#### What the exercise asks:
Every line in the records below that holds "nose" must be identified and copied.

[Images with pose keypoints]
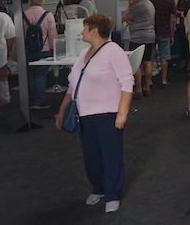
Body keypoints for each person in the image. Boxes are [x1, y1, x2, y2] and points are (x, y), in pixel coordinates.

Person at [55, 14, 134, 214]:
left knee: (110, 155)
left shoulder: (113, 51)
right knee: (91, 155)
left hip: (107, 113)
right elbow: (72, 85)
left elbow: (127, 83)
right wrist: (62, 110)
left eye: (85, 28)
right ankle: (98, 188)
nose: (81, 32)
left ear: (95, 30)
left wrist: (122, 114)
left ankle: (112, 193)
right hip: (84, 114)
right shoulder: (84, 53)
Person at [24, 0, 58, 109]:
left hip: (27, 50)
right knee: (40, 75)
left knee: (29, 75)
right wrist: (54, 49)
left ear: (30, 1)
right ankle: (38, 101)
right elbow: (52, 35)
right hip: (44, 49)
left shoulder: (23, 15)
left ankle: (29, 101)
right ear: (42, 1)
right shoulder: (48, 15)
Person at [123, 0, 155, 98]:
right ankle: (147, 87)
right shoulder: (149, 3)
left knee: (136, 64)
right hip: (150, 36)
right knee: (148, 61)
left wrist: (130, 6)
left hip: (137, 37)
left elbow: (125, 17)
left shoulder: (137, 6)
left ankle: (138, 89)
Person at [148, 0, 175, 88]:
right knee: (165, 57)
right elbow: (172, 19)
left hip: (151, 30)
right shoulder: (170, 0)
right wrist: (172, 34)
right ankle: (163, 80)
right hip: (165, 31)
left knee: (150, 57)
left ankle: (149, 81)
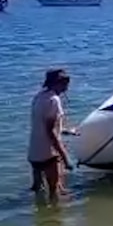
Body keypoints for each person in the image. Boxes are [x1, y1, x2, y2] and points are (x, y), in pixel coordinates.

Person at [28, 68, 75, 203]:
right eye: (65, 84)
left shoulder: (38, 97)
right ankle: (53, 219)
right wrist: (65, 157)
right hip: (48, 153)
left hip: (34, 152)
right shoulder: (54, 100)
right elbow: (51, 132)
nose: (67, 88)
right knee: (54, 193)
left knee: (38, 189)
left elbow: (41, 124)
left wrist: (65, 130)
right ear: (58, 83)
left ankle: (37, 216)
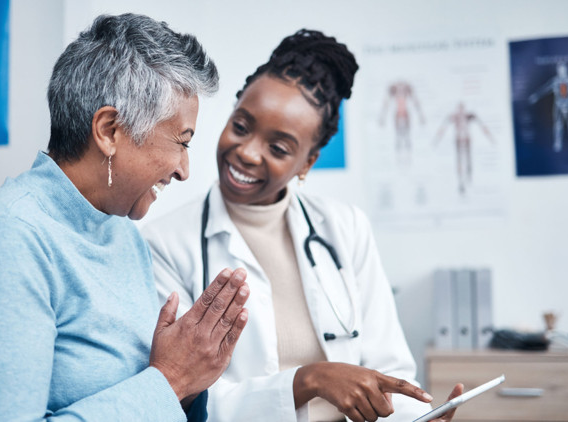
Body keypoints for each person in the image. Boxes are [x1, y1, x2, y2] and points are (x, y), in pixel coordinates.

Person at [0, 13, 251, 421]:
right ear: (110, 130)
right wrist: (170, 381)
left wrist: (189, 380)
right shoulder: (2, 239)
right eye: (181, 142)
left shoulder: (120, 232)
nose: (184, 169)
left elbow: (142, 392)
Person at [143, 29, 463, 422]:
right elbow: (181, 395)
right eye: (241, 126)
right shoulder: (165, 242)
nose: (246, 152)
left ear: (307, 163)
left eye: (278, 148)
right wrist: (306, 381)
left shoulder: (345, 227)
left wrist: (417, 416)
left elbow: (389, 371)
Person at [433, 101, 494, 195]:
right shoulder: (454, 117)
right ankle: (461, 182)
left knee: (468, 160)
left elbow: (481, 125)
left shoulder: (468, 116)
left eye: (462, 108)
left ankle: (469, 178)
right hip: (458, 140)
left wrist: (490, 137)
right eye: (459, 108)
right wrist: (437, 139)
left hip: (466, 139)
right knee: (459, 161)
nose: (461, 111)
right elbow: (443, 127)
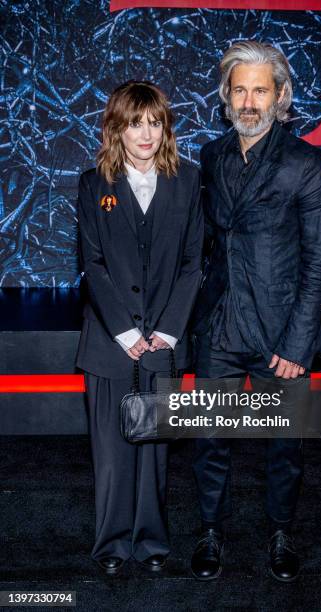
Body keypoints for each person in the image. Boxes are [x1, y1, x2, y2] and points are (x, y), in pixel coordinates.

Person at [191, 41, 321, 582]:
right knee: (209, 440)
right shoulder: (212, 156)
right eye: (239, 89)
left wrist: (300, 343)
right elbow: (203, 243)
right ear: (226, 96)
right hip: (222, 326)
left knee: (283, 445)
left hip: (281, 333)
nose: (249, 101)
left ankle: (280, 532)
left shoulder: (305, 164)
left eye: (260, 90)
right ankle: (211, 529)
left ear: (280, 97)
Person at [76, 80, 203, 575]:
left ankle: (151, 543)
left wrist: (166, 332)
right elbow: (93, 263)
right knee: (111, 454)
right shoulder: (94, 184)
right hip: (110, 347)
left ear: (164, 127)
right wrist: (126, 333)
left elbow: (194, 262)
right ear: (117, 129)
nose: (145, 134)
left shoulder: (188, 181)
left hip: (163, 347)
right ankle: (111, 545)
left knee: (154, 455)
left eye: (154, 122)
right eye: (135, 123)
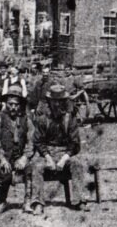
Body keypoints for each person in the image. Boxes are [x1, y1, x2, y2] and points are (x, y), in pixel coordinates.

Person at [28, 84, 87, 213]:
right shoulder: (43, 120)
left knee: (77, 164)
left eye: (61, 102)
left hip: (65, 153)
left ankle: (80, 200)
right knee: (36, 166)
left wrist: (64, 158)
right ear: (49, 102)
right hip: (47, 153)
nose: (57, 105)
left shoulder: (69, 119)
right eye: (54, 102)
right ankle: (38, 202)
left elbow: (75, 143)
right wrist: (48, 157)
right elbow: (38, 141)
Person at [0, 88, 35, 214]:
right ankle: (1, 201)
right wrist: (2, 159)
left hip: (19, 157)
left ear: (20, 105)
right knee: (4, 172)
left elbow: (31, 140)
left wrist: (25, 157)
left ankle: (27, 201)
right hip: (1, 158)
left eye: (16, 104)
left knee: (30, 168)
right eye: (10, 104)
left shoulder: (27, 119)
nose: (13, 107)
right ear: (6, 104)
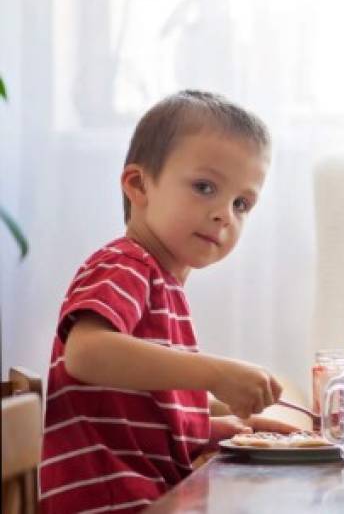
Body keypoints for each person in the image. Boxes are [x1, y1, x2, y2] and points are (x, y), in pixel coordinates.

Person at [40, 90, 294, 514]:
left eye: (241, 203)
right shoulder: (124, 264)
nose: (224, 215)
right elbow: (85, 355)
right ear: (139, 185)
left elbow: (138, 407)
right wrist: (215, 372)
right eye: (204, 187)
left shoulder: (161, 284)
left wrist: (217, 422)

#### Answer to the exercise:
nose: (81, 32)
nose: (67, 88)
nose: (184, 169)
nose: (246, 152)
nose: (461, 111)
nose: (249, 101)
nose: (145, 134)
nose: (57, 105)
nose: (13, 107)
nose: (224, 215)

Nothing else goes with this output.